According to the EEOC's suit, Delores McCraney, who had been on medical leave for carpal tunnel syndrome, was confronted with a "Return to Work Agreement" when she reported back to work. The "agreement," which reflects a companywide policy that every Oncor employee must follow, required that the employee report to her supervisor each and every medication she is taking, over the counter and prescribed, that "could" affect her work performance. McCraney felt that requiring her to sign such an agreement was a violation of her rights. In addition to requiring that all such medications be disclosed to management, all Oncor employees can only take the medication if the supervisor "clears" it first.
Such alleged conduct violates the Americans with Disabilities Act (ADA), which prohibits discrimination based on disability in the workplace. The EEOC investigated the case and then filed suit in U.S. District Court for the Northern District of Texas, Dallas Division, Civil Action No. 3:18-CV-01786-C, after first attempting to reach a pre-litigation settlement through its conciliation process. In this case, the EEOC seeks back pay, plus compensatory and punitive damages, as well as injunctive relief, including an order barring similar violations in the future.

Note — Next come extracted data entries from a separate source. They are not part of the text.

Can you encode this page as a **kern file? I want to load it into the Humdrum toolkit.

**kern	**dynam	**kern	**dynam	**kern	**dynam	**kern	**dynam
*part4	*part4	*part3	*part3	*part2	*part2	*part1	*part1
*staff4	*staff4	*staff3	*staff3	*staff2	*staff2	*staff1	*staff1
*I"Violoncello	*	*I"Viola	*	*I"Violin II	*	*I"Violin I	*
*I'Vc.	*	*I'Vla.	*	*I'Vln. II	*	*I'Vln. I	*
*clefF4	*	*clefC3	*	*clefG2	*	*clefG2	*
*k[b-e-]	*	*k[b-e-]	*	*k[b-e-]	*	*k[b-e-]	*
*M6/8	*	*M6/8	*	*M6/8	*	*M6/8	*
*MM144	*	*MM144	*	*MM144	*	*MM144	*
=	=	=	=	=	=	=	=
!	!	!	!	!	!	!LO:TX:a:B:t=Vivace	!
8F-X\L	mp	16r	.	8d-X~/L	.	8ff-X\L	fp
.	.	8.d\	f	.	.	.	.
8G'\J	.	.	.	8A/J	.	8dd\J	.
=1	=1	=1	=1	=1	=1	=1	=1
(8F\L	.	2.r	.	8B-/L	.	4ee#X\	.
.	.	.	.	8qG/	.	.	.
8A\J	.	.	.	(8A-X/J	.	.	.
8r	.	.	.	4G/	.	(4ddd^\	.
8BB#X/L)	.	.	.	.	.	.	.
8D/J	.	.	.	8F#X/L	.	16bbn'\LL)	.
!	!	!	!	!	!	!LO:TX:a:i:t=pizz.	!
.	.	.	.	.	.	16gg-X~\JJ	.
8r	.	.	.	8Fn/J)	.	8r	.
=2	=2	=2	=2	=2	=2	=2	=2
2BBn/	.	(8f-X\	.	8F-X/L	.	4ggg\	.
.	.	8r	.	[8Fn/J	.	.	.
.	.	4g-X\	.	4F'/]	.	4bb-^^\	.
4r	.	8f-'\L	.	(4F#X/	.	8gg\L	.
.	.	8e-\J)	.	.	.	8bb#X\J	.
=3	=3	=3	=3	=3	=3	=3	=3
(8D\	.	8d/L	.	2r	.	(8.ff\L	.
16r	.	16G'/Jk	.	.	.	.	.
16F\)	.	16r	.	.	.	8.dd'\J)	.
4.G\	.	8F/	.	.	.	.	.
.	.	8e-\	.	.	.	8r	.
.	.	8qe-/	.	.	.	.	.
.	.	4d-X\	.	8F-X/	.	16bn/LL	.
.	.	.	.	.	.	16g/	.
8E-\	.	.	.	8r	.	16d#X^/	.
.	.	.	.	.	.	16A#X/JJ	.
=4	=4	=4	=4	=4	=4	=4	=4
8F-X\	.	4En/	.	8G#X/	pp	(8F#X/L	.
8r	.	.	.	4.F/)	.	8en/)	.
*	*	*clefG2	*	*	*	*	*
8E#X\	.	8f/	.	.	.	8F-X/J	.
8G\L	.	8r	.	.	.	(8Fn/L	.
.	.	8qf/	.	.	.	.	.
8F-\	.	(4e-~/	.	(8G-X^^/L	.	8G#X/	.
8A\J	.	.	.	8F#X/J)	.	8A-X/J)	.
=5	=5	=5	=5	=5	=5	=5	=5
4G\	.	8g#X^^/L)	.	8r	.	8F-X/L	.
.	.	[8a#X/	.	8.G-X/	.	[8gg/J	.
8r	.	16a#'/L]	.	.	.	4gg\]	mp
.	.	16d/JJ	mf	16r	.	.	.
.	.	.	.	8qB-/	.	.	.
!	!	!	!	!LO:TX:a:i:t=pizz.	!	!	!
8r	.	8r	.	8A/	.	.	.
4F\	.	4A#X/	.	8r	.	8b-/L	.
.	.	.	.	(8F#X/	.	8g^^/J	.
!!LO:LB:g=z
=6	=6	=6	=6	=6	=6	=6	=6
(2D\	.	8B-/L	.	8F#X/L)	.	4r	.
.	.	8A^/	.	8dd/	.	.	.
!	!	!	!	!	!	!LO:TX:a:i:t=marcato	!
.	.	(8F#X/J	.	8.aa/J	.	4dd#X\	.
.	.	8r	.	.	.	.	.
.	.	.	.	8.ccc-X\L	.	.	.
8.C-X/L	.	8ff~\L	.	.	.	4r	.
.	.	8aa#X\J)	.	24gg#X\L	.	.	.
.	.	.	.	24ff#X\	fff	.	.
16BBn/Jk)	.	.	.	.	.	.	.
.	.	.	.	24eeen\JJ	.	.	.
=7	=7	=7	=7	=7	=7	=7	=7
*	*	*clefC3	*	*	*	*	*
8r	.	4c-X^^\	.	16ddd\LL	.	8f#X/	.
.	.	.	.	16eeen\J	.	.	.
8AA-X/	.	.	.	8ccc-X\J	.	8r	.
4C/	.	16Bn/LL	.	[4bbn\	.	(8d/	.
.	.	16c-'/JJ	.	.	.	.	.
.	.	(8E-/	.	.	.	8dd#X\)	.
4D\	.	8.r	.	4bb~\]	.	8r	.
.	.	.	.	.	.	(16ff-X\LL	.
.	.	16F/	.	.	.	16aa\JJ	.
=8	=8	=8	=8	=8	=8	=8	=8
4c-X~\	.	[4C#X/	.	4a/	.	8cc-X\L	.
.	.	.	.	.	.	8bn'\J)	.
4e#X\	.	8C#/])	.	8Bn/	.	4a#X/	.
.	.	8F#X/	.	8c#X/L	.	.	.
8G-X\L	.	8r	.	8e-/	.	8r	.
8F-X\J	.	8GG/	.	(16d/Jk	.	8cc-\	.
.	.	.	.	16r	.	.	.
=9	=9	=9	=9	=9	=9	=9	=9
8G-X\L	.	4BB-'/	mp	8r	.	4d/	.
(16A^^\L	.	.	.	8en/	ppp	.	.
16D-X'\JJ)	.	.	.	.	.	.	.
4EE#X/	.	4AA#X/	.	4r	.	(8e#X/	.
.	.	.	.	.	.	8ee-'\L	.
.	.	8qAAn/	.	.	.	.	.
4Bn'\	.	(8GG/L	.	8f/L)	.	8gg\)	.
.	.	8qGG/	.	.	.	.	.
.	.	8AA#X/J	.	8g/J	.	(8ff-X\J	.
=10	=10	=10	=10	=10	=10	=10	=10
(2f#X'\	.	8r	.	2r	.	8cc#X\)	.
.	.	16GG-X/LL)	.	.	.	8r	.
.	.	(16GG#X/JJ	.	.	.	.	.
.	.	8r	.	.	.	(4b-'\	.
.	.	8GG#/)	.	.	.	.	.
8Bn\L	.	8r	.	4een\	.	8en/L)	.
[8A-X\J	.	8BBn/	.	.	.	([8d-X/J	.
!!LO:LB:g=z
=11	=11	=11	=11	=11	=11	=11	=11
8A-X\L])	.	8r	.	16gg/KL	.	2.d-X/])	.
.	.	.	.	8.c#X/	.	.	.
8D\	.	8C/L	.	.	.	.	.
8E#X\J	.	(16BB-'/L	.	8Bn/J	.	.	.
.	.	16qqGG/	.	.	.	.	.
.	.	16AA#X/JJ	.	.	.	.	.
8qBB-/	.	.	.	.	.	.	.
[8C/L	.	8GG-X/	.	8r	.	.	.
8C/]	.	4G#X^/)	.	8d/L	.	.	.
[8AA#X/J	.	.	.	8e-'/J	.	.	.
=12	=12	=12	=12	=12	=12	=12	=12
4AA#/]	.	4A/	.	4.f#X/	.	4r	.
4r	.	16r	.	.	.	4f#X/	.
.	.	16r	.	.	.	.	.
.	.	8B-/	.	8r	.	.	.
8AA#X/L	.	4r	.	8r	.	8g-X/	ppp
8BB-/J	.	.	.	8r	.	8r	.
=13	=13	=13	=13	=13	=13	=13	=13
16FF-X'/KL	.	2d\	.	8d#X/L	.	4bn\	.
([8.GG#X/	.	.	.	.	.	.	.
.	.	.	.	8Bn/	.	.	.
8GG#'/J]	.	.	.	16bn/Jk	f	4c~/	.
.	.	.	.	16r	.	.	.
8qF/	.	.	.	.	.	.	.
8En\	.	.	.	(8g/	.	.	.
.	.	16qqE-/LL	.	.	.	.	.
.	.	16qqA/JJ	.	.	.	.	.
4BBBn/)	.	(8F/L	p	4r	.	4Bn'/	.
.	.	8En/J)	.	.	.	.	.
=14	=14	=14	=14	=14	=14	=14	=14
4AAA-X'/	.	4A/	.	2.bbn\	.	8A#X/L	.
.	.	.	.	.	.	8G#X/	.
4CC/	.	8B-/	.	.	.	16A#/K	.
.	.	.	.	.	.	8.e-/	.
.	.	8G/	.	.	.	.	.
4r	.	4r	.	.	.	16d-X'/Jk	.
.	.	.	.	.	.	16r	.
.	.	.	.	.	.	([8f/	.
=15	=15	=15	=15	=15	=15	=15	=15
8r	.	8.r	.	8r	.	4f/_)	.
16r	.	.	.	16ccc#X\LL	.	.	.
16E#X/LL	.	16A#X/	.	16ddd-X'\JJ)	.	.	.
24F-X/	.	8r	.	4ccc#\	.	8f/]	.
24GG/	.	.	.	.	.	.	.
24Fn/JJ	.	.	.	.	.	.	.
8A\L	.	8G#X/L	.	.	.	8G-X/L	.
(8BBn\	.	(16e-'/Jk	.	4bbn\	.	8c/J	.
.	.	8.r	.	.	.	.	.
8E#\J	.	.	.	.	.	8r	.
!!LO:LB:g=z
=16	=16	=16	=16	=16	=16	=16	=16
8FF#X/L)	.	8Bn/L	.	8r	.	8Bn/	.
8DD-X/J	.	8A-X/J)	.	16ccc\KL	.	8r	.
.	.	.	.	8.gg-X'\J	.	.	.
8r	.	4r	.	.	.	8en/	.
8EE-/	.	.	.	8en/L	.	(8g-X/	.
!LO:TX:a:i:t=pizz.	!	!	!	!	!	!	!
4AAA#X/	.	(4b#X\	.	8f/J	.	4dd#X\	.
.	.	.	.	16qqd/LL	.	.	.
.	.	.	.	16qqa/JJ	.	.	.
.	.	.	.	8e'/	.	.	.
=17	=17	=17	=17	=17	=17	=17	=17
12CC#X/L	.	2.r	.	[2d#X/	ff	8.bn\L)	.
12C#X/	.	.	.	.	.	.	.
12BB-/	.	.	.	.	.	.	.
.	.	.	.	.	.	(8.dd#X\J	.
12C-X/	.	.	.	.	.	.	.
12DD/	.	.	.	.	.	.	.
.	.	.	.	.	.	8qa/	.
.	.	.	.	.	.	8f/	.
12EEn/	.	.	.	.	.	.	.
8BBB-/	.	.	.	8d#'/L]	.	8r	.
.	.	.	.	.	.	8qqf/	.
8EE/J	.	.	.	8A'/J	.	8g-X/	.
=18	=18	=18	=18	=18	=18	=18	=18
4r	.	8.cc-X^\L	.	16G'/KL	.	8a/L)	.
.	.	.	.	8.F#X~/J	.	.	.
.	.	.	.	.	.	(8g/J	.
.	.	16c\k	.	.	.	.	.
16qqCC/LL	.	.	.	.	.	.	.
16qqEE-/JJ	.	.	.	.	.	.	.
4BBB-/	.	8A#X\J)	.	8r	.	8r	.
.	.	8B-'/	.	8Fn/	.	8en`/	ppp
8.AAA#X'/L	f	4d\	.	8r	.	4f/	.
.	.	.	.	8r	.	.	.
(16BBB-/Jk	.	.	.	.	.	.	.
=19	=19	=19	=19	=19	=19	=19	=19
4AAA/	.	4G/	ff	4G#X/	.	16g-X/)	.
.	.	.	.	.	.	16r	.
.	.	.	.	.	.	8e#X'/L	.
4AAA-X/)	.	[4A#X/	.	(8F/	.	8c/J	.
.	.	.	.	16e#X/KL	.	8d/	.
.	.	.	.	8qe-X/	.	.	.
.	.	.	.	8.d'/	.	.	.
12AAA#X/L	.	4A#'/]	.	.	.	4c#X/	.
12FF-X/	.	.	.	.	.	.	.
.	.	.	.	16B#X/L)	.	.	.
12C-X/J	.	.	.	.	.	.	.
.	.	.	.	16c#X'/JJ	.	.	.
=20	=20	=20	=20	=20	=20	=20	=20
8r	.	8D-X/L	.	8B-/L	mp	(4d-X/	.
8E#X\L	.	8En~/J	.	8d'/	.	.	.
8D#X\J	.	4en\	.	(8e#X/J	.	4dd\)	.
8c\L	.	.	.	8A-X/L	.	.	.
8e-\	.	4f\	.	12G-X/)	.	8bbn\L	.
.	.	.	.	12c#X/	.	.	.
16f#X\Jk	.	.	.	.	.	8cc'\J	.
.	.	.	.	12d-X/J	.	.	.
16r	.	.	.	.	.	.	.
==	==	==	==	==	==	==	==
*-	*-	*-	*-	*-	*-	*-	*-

"Before the ADA was enacted decades ago, employees could be asked any medical question at all, and then be fired for the response if the company simply didn't want a person with even a possible disability on board," said EEOC Trial Attorney Toby Wosk Costas. "That was then, this is now. Congress told the nation, in enacting the ADA, that employees are protected from this kind of medical inquiry since it can reveal a hidden disability that there is simply no need to disclose."
Robert A. Canino, regional attorney for the EEOC's Dallas District Office, added, "Blanket requirements of disclosure like the one presented here result in unlawful overreaching, eliciting information about an employee's disabilities that may not otherwise be disclosed. By so broadly inventorying and examining medications, an employer ignores prohibitions in the federal law against eliciting information about a worker's health."